# Transition to Adult Food



## LdyTlfrd (Jan 11, 2017)

Luna turned 1 on April 30th but we're still feeding her IAMS large breed puppy food. I know large breed dogs aren't fully grown until about age 2 but do I really need to continue with puppy food until then? 

When did you transition your puppy to adult food?


----------



## puddles everywhere (May 13, 2016)

My breeder and vet both suggested we move to adult food at 4 months.


----------



## tikiandme (May 16, 2010)

It's time for her to be on adult food....


----------



## Max's Dad (Apr 23, 2012)

We transitioned Max from Eukanuba Large Breed puppy food to Acana Wild Prairie at about 15 months.


----------



## Parker16 (May 30, 2016)

Max's Dad said:


> We transitioned Max from Eukanuba Large Breed puppy food to Acana Wild Prairie at about 15 months.
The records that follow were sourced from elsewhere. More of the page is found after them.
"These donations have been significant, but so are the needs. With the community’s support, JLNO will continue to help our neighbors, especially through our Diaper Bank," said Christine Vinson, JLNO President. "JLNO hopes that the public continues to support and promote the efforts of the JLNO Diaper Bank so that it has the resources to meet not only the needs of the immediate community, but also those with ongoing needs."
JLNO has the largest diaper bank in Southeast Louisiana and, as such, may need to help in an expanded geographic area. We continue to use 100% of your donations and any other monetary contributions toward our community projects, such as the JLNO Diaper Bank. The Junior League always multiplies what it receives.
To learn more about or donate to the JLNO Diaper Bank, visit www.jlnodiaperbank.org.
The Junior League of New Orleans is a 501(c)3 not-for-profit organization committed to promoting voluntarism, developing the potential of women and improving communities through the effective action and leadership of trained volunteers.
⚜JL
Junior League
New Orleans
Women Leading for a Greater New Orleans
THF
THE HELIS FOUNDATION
Exactly the same time for Parker too. 15 months. Same brand of food but switched from puppy to adult.


----------



## BaileyzMom (Nov 26, 2015)

We fed Bailey Purina Pro Plan Focus Large Breed Puppy food, and all of the vets in the practice we use and our breeder suggested she stay on that until 1 year. Purina recommended 15-18 months when I asked them. We switched her at about 15 months as that's when it worked out bag-wise. She's now on Purina Pro Plan Focus Large Breed Adult and doing great on it!


----------



## G-bear (Oct 6, 2015)

Bailey was switched to Large Breed Adult food at our vet's suggestion at 6 months of age.


----------



## LdyTlfrd (Jan 11, 2017)

I decided that since she was almost done her bag of puppy food, I bought the adult food. Yesterday it was 2 part puppy food/1 part adult. She seemed perfectly fine with it and it isn't upsetting her tummy. Over the next few days I'll slowly switch it out until its just adult food. 

Thanks everyone


----------